→ **SUPPLIED ENTRIES**:
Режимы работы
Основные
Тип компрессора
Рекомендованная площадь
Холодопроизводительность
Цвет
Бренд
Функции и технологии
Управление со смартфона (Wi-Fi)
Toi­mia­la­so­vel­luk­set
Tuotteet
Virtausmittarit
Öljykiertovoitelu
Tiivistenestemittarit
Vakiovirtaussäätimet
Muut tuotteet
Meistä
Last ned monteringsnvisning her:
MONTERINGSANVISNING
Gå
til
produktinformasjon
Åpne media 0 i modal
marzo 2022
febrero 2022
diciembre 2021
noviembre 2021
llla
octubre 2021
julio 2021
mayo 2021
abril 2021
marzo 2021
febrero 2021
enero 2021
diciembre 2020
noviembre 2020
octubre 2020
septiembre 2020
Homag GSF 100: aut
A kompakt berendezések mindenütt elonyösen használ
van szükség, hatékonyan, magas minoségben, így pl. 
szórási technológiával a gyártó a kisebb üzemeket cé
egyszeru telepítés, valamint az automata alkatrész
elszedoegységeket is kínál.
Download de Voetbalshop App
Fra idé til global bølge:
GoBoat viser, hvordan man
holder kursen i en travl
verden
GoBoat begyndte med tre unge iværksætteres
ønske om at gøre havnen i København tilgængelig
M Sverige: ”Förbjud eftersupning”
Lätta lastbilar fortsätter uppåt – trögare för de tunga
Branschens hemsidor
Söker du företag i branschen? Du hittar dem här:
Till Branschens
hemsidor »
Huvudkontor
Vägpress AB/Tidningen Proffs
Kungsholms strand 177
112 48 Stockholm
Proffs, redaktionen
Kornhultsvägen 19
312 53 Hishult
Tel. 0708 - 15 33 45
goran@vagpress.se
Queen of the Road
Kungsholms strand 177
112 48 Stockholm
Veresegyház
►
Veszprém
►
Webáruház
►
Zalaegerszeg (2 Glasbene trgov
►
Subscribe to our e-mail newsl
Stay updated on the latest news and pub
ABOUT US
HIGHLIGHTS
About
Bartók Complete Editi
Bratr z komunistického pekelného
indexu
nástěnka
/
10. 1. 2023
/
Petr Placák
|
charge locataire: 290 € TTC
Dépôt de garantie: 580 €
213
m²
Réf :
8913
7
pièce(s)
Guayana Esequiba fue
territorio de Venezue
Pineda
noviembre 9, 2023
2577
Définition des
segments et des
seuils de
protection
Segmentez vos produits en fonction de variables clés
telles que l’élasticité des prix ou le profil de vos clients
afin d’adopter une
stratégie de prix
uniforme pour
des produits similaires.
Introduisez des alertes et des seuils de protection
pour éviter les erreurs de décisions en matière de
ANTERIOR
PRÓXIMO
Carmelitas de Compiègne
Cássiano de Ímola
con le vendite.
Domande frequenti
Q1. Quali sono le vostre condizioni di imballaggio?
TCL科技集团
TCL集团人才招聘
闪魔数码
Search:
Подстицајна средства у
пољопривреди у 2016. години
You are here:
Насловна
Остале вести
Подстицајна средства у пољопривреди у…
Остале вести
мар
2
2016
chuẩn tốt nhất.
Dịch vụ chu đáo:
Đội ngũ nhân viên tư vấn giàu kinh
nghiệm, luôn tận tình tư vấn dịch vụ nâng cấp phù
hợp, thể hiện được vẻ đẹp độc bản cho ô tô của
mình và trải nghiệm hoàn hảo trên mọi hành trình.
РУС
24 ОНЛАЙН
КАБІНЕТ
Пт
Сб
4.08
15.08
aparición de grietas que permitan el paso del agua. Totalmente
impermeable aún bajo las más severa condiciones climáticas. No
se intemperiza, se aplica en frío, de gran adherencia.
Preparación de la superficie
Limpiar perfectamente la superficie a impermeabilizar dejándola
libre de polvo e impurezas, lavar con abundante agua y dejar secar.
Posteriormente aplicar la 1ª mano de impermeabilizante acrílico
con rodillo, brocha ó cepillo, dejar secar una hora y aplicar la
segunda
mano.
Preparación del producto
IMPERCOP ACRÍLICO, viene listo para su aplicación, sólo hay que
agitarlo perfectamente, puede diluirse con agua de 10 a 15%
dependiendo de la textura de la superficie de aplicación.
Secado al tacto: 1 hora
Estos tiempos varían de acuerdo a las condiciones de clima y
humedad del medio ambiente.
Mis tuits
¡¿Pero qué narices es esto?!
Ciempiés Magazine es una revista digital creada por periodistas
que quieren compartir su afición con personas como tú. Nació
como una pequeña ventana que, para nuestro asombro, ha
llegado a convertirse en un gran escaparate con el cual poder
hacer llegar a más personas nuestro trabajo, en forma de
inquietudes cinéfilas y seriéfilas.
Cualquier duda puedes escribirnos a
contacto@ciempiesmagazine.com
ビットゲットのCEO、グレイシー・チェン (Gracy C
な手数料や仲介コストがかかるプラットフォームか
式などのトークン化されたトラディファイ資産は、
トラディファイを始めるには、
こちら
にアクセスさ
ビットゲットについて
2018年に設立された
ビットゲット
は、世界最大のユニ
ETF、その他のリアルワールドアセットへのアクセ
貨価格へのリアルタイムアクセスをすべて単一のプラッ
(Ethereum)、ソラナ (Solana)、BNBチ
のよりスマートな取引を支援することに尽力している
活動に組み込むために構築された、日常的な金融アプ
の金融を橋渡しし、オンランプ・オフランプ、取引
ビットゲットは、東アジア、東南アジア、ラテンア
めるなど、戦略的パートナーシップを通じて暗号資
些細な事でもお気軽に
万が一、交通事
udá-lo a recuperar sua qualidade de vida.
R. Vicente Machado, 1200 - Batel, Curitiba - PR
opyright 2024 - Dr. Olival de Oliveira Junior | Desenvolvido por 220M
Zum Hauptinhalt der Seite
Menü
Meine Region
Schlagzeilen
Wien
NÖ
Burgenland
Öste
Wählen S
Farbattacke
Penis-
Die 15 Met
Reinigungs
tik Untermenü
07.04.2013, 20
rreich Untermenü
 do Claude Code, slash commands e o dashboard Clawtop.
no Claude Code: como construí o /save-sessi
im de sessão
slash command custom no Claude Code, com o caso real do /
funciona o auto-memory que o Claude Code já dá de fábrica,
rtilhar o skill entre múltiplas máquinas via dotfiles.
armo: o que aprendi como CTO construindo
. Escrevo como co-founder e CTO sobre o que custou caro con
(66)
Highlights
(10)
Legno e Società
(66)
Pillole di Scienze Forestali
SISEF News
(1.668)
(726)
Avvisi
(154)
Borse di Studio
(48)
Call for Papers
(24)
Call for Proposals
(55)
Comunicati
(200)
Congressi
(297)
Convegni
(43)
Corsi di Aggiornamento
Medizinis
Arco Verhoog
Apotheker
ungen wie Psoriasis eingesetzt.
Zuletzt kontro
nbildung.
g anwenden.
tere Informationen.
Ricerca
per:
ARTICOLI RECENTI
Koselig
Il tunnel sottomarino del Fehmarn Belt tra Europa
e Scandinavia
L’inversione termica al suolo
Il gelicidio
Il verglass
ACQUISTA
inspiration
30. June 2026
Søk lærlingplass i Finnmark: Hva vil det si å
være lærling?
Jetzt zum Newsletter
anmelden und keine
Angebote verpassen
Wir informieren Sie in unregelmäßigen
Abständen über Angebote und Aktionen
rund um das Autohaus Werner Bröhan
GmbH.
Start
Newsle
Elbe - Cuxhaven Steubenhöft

→ **WORK TO BE COMPLETED**:
From the entries above, restate word for word the lines from the line containing "contacto@ciempiesmagazine.com" to the line containing "udá-lo a recuperar sua qualidade de vida.", both ends included, and nothing more.

→ **TASK ANSWER**:
contacto@ciempiesmagazine.com
ビットゲットのCEO、グレイシー・チェン (Gracy C
な手数料や仲介コストがかかるプラットフォームか
式などのトークン化されたトラディファイ資産は、
トラディファイを始めるには、
こちら
にアクセスさ
ビットゲットについて
2018年に設立された
ビットゲット
は、世界最大のユニ
ETF、その他のリアルワールドアセットへのアクセ
貨価格へのリアルタイムアクセスをすべて単一のプラッ
(Ethereum)、ソラナ (Solana)、BNBチ
のよりスマートな取引を支援することに尽力している
活動に組み込むために構築された、日常的な金融アプ
の金融を橋渡しし、オンランプ・オフランプ、取引
ビットゲットは、東アジア、東南アジア、ラテンア
めるなど、戦略的パートナーシップを通じて暗号資
些細な事でもお気軽に
万が一、交通事
udá-lo a recuperar sua qualidade de vida.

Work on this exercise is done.